**Task directions:**
Once you reach the line that holds "Document page, 1500x1125 pixels." in the listing below, output it and every line after it through the line that holds "List each element's type, its", word for word.

**Records:**
++++
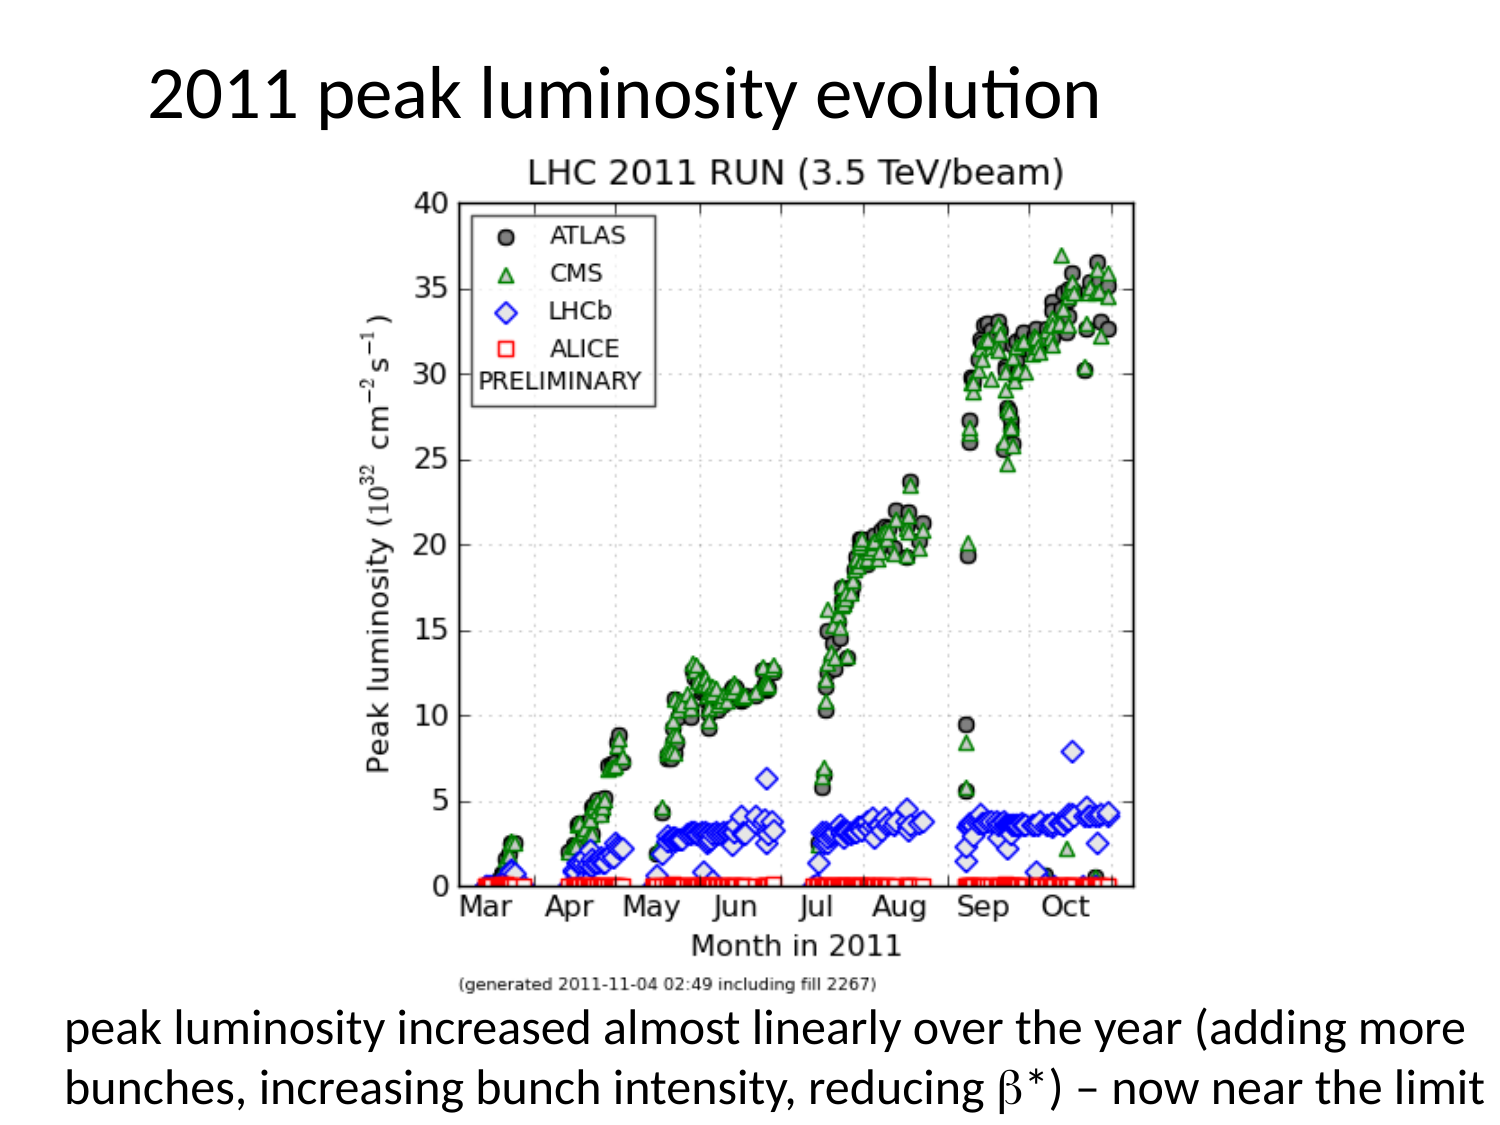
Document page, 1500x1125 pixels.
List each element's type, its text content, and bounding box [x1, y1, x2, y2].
++++
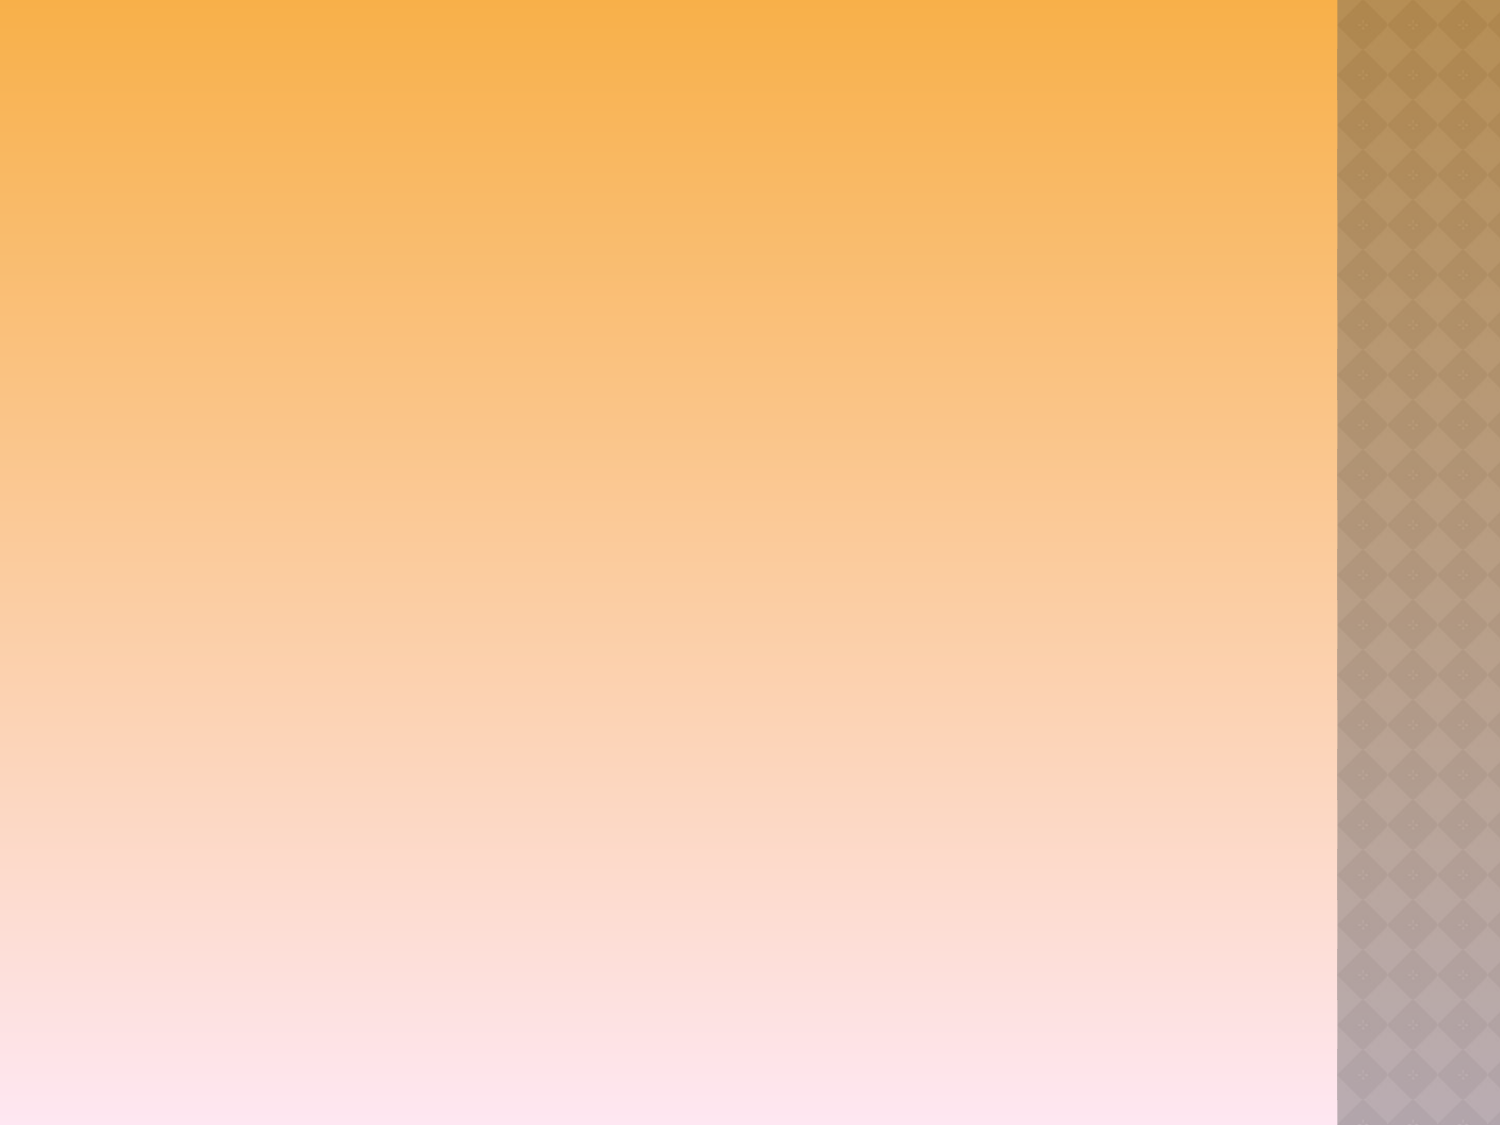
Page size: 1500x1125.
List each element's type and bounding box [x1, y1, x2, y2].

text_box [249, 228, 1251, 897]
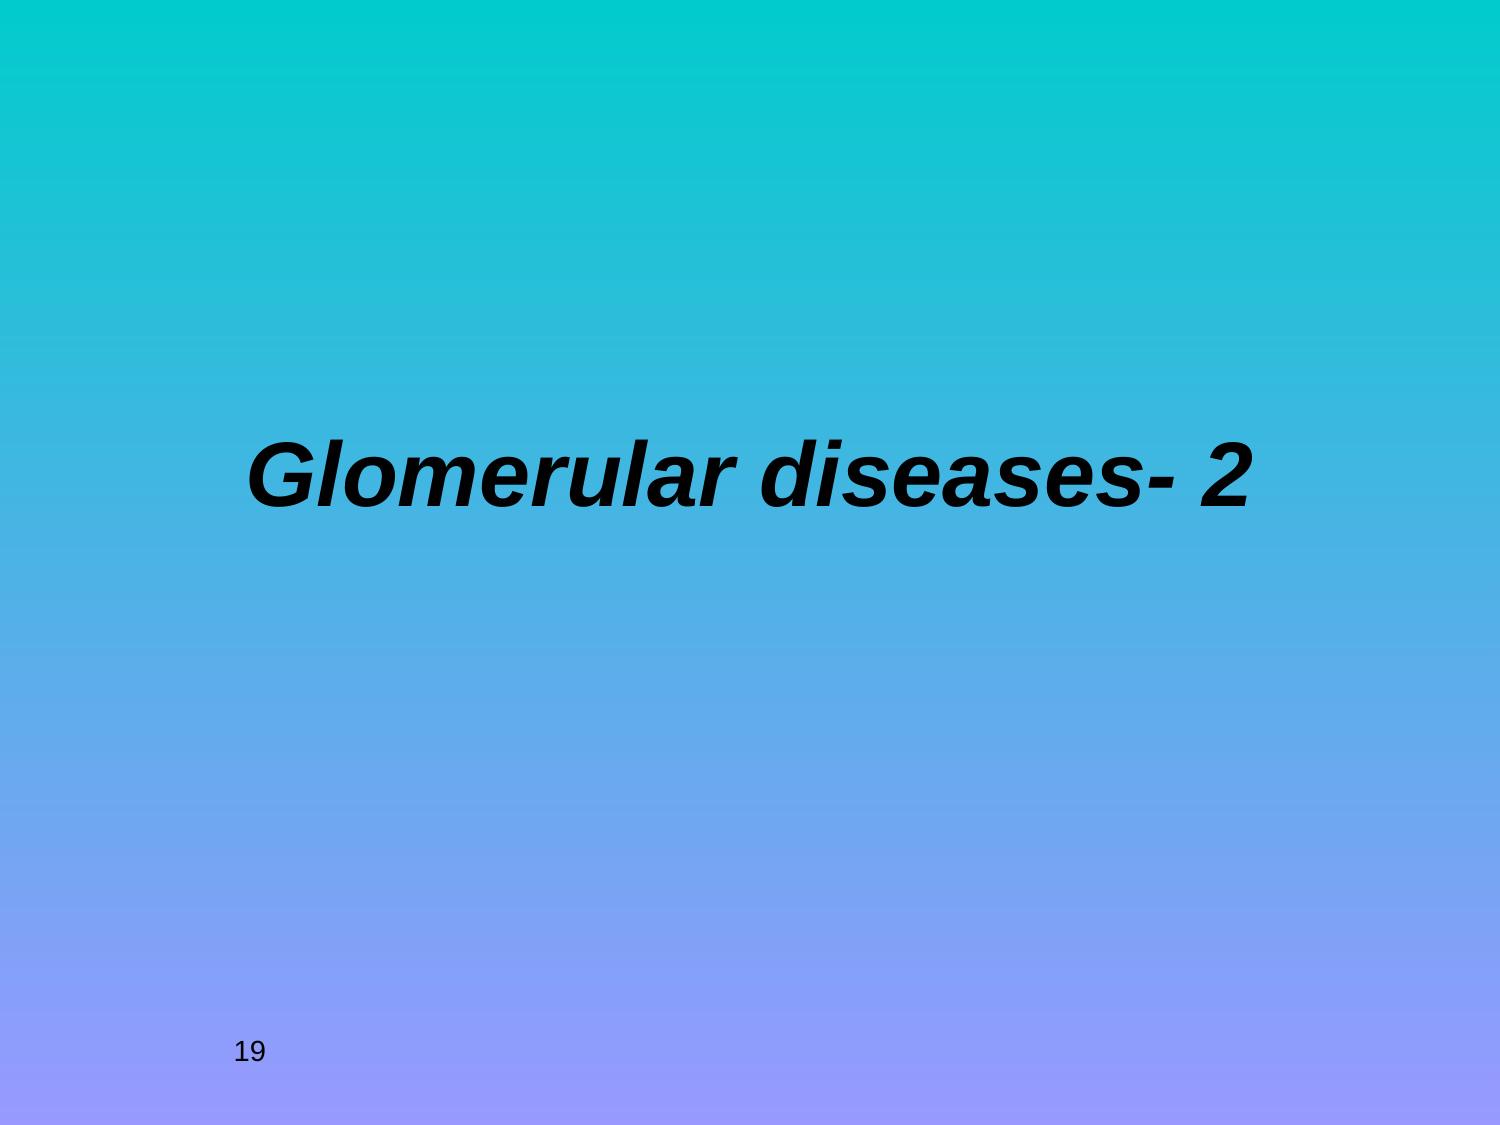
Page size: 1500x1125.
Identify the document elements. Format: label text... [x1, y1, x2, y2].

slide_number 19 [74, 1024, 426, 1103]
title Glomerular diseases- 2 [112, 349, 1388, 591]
++++
**Expected answer:**
Document page, 1500x1125 pixels.
List each element's type, its text content, and bounding box [x1, y1, x2, y2].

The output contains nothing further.